A Perda
Lucia estava casada há pelo menos vinte e cinco anos com seu marido, tinha uma filha de nove anos, emprego estável, casa própria, o sonho de qualquer pessoa comum. Porem sua vida deu uma guinada terrível quando descobriu uma traição do seu marido ao mesmo tempo em que sua filha Clara havia sido acometida de uma grave infecção. Lucia passou vinte e cinco dias com sua filha hospitalizada. Os médicos vinham ao seu leito fazer exames e colher amostras de sangue pelo menos uma vez ao dia. Seu marido, apesar da traição, visitava a filha pelo menos uma vez na semana. Lucia havia largado o emprego para ficar ao lado da filha, mas seu marido não. Após alguns dias, ela não sabe precisar quantos, pois não conseguia mais saber em qual dia da semana estava, ela começou a notar a presença de um rapaz jovem, com aparência de ter seus vinte e dois anos, que parava na porta da sala onde sua filha estava e ficava a olhar para dentro com um semblante triste. Algumas vezes ele entrava na sala e se sentava no banco de madeira destinado às visitas e ficava com seu olhar triste a fitar a cama vazia no fundo da sala. Como as visitas do marido e dos médicos para checar a condição da sua filha ficaram cada vez mais raras (as vezes ela nem lembrava mais de tê-los visto), Lucia sentiu-se intrigada com o comportamento do rapaz e resolveu aproximar-se dele para entender o motivo daquelas suas visitas ao quarto.
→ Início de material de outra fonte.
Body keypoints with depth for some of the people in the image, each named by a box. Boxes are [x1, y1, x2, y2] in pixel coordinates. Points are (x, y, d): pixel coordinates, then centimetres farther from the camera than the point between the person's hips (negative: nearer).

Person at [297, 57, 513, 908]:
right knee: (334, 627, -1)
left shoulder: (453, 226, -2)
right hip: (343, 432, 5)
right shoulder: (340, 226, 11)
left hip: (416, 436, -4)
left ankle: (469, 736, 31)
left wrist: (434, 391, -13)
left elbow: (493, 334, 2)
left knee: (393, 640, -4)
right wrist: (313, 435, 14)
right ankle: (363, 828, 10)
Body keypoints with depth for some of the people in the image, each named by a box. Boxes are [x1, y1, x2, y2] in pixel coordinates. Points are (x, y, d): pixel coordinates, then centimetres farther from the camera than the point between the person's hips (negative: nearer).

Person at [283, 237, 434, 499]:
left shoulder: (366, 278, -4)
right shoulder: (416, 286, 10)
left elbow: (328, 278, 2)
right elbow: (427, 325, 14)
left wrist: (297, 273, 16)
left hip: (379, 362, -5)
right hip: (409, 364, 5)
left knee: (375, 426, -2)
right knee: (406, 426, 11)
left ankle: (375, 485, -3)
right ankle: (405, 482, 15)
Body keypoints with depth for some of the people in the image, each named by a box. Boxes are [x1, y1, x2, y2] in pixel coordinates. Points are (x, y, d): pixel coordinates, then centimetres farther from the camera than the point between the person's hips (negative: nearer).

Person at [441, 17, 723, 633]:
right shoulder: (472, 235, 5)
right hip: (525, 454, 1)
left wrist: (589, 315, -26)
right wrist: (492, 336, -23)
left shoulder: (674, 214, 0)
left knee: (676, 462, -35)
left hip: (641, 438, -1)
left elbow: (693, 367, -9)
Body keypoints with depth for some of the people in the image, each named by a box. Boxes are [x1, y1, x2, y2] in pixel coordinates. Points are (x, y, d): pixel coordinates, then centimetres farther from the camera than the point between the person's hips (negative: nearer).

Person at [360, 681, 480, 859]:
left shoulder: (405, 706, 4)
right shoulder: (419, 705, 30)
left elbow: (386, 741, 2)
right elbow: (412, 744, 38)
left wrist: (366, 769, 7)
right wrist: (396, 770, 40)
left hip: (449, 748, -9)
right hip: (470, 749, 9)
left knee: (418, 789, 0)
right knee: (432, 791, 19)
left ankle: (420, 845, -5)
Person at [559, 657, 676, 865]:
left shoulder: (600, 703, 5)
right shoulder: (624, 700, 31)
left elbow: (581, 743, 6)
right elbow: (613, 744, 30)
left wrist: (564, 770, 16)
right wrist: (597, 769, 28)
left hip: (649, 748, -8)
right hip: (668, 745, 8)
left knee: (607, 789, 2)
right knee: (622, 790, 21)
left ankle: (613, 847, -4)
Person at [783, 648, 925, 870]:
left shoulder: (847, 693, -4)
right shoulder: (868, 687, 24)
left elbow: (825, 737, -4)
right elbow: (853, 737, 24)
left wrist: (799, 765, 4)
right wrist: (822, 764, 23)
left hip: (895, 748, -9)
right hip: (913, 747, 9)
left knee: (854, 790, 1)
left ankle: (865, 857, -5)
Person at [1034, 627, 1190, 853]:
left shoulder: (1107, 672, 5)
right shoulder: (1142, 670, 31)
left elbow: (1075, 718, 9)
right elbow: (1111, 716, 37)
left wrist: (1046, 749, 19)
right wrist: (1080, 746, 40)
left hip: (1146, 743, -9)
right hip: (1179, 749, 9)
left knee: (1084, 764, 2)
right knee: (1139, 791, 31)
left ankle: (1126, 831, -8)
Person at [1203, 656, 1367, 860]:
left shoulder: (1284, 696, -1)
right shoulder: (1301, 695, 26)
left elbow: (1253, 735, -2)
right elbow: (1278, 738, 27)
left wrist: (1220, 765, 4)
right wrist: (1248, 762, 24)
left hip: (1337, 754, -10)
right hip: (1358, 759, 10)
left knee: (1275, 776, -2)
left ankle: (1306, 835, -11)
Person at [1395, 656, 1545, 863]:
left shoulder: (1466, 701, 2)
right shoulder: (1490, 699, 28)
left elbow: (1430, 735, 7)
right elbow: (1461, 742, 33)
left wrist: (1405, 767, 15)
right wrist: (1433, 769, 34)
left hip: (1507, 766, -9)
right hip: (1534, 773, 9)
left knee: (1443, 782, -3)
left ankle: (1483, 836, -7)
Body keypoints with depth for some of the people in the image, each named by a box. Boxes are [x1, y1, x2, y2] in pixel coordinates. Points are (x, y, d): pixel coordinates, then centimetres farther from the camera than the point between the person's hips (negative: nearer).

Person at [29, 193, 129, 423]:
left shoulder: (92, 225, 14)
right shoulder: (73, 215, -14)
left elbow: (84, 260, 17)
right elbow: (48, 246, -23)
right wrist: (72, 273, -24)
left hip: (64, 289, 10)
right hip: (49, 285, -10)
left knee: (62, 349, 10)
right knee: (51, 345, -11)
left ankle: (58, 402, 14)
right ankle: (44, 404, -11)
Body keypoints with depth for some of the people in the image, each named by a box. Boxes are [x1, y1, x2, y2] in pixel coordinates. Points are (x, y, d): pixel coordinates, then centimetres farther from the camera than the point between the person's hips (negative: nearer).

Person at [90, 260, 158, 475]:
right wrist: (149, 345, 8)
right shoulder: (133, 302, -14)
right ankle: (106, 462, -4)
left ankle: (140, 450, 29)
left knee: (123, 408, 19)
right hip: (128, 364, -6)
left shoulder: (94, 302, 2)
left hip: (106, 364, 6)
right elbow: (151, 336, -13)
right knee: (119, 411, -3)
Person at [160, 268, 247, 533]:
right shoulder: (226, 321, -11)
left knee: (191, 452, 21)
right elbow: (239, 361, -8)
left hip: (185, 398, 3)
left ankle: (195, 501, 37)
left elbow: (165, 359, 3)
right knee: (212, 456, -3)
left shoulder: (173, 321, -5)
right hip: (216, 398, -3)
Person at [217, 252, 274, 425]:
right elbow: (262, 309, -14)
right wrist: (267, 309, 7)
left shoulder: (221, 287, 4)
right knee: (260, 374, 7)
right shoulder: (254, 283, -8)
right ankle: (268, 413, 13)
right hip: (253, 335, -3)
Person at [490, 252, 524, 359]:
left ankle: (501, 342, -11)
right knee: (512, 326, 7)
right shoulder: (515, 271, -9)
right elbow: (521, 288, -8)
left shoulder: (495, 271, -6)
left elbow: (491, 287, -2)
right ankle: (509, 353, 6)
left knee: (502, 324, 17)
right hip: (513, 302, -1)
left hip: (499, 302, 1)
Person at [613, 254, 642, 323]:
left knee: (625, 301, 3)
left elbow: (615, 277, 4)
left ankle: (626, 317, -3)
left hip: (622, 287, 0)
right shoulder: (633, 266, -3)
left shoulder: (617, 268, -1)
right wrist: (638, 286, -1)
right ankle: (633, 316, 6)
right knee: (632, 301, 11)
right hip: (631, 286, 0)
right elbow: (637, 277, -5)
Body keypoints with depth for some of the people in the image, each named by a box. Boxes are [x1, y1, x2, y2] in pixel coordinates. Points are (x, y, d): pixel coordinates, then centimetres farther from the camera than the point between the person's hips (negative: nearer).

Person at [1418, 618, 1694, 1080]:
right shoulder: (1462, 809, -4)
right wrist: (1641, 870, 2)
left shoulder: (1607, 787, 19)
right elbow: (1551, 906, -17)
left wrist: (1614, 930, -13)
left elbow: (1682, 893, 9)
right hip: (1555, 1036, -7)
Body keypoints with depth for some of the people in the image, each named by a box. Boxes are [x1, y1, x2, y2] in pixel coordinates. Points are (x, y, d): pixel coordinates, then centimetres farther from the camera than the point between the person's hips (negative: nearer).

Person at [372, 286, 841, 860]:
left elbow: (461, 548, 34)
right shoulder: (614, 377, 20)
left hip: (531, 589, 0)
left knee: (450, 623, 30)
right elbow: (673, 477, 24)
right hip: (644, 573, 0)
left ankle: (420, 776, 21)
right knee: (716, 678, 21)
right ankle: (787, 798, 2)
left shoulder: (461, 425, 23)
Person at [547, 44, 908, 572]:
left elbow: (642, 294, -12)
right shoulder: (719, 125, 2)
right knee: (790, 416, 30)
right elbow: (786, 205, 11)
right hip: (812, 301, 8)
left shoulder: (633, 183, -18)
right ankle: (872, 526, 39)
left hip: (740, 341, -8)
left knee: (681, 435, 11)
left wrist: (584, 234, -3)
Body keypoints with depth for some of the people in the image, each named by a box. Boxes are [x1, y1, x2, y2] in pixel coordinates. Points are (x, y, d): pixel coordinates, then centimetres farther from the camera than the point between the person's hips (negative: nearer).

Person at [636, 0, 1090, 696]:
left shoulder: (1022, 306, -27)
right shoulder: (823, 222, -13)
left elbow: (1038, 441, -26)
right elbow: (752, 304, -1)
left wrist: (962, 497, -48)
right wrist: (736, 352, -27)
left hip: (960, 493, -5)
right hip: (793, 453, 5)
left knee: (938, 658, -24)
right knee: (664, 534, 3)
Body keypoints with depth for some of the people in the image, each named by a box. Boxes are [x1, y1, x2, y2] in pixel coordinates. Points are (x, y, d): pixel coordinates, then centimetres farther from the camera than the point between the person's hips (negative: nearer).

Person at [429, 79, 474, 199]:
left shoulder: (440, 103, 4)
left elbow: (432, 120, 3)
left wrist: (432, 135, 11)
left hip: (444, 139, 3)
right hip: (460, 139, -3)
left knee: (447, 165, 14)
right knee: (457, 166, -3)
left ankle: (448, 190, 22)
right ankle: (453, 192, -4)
- Olá! Me chamo Lucia, vejo que você vem sempre aqui, se senta no banco e fica a olhar para o fundo do quarto como se quisesse se lembrar de alguem, o que foi que te aconteceu?
- Oi, meu nome é Marcos. Eu venho sempre aqui porque foi nesse quarto que eu perdi a minha mãe. Eu amava muito ela e não consegui lidar com a perda dela.
Lucia, colocou-se no lugar de Marcos e sentiu o seu coração apertar.
- Imagino como deve ser doloroso perder a mãe, eu estou com minha filha aqui internada e não sei o que faria se a perdesse.
- A morte é algo cruel e democrático, separa casais, famílias, pobres e ricos, não tem dinheiro que impeça a morte, pode até adiar as circunstâncias que levarão à ela, mas nunca impedirá ela de acontecer. Divagou Marcos - É uma faca de dois gumes. Quem vive não deixa de amar seus entes que se foram, apenas não terá o seu amor correspondido. Quem morre deixa o vazio na vida de quem ficou e não pode mais corresponder os sentimentos que lhe são dirigidos. A vida é algo tão incerto, pois cada escolha sua terá uma consequência que levará a um final, que ter a morte como única certeza da vida é até irônico.
Lucia ao ouvir as divagações de Marcos tem um estalo de curiosidade - Como assim a morte é uma faca de dois gumes? Perguntou ela.
- Minha mãe não só me perdeu e terá que seguir com a vida dela, como eu a perdi e terei de seguir com a minha.
- Como assim ela vai ter que seguir com a vida dela? Ela morreu, como seguirá a vida sem você?
- Ambos perdemos um ao outro e seguiremos nossas vidas, ela lá e eu aqui, assim como você e sua filha terão de seguir aqui enquanto seus entes seguirão lá.
Nesse momento Lucia teve a nítida impressão que acabara de engolir um pedaço de carvão aceso - Como assim, eu e minha filha aqui?
- Sim, foi aqui que eu perdi a minha mãe. Explicou Marcos. Eu estava doente e ela esteve comigo até os meus últimos dias, depois eu comecei a perceber que ela parou de aparecer ao lado da minha cama, os médicos pararam de vir checar meus sinais e fazer exames. Lucia começara a entrar em pânico, percebeu que seu marido havia parado de visitar Clara. Percebeu que os médicos pararam de verificar a o estado de saúde da sua filha. "Eu sentia saudades da minha mãe e não sabia porque ela havia ido embora", continuou Marcos. Lucia, que já havia reparado, mas não deu tanta importância ao fato de só haver a cama da filha dela em uma sala tão grande, ela a contragosto começou a dar-se conta da terrível realidade em que estava quando Marcos terminava a sua explicação: "eu só aceitei o porquê de minha mãe ter ido embora quando eu havia entendido que eu a perdi para o mundo dos vivos e ela me perdeu para o mundo dos mortos."